Location
- Bayport, New York United States

District information
- Type: Public / Suburban
- Grades: K-12
- Established: 1954
- Superintendent: Robert E. Haas II
- Budget: $70,633,000, or $32,267 per student.

Students and staff
- Enrollment: 2,172
- Faculty: 215
- Staff: 296
- District mascot: Phantoms
- Colors: Blue and Vegas Gold

Other information
- Website: http://www.bbpschools.org

= Bayport-Blue Point School District =

School district in the U.S. state of New York

Bayport-Blue Point Union-Free School District is a public school district that serves the entirety of the hamlet of Blue Point and parts of Bayport and North Patchogue in the Town of Islip and Town of Brookhaven in Suffolk County, New York, United States on the South Shore of Long Island. It consists of Bayport-Blue Point High School, James Wilson Young Middle School, and three elementary schools: Academy Street Elementary, Blue Point Elementary, and Sylvan Avenue Elementary.

==History==

=== Early districts and centralization ===

==== Blue Point ====
The first predecessor of the district in Blue Point was District #21 of Brookhaven Town. The town formed their school districts in 1813, where they established the borders and numbers of the districts. At the time the district was defined as between the "Patchogue Stream" and the border of the Town of Islip, which is present day Blue Point. The Patchogue Stream could refer to a number of Patchogue waterways, including Swan River and Patchogue River.

==== Bayport ====
Bayport was District #5 of the Town of Islip, one of the five original Islip districts, and was created before 1820. The first schoolhouse of Bayport burned down in 1825, and a new one was built to replace it in December of that year. A third schoolhouse was built some time later, and was described as the most notable part of Bayport according to RIchard Bayles. The district became Union Free in 1890.

==== Centralization ====
Bayport-Blue Point School District was formed in 1952 by a merger of Bayport School District #5 of Islip (founded before 1820) and Blue Point School District #21 originally of Brookhaven (formed in 1813). This centralization caused tremendous growth in the new district, more than doubling enrollment from Bayport in 1950 to Bayport-Blue Point in 1955. By 1970, the district had 1,864 students, as opposed to 585 in 1955.

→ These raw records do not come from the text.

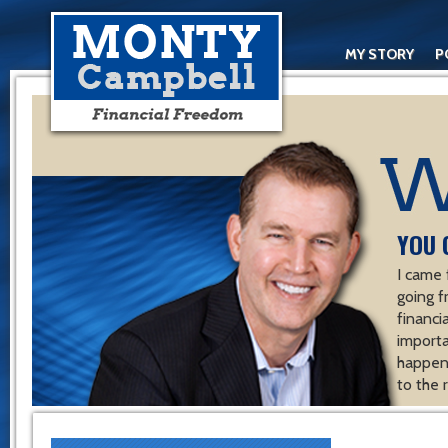
MY STORY
P
YOU 
I came 
going f
financ
importa
happen 
to the 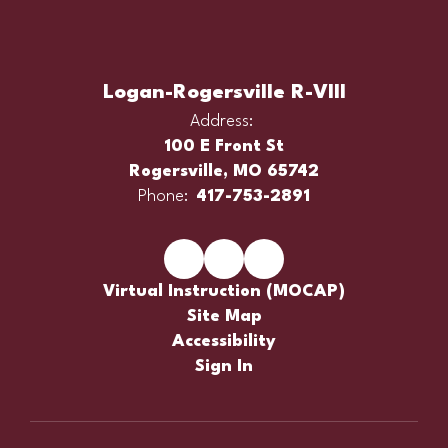
Logan-Rogersville R-VIII
Address:
100 E Front St
Rogersville, MO 65742
Phone:
417-753-2891
Virtual Instruction (MOCAP)
Site Map
Accessibility
Sign In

===2003 Bond Referendum===
During the 2002–2003 school year, residents passed a $35 million bond referendum giving improvements to schools across the district. Construction began during the 2003–2004 school year, and was completed in time for the 2006–2007 school year. The improvements included a brand-new auditorium, a new front entrance, 10 brand-new classrooms, and renovation/expansion of the gymnasium at Bayport-Blue Point High School. Also included in the bond were a cafeteria and 6-classroom addition at Academy Street Elementary, and a library wing at Blue Point Elementary.

===2015 Bond Referendum===
During the 2014–2015 school year, residents passed another bond referendum, this time worth $30 million for additional upgrades. The largest items in the bond included two new turf athletic fields at the high school, renovation, repavement, and expansion of the shared parking lot and driveways at the middle school and Sylan Avenue Elementary, restoration of the slate roof at Blue Point Elementary, new sporting facilities at the middle school, and renovations to the library and science classrooms at both the middle school and high school. Construction began during the 2015–2016 school year and was completed in time for the 2019–2020 school year.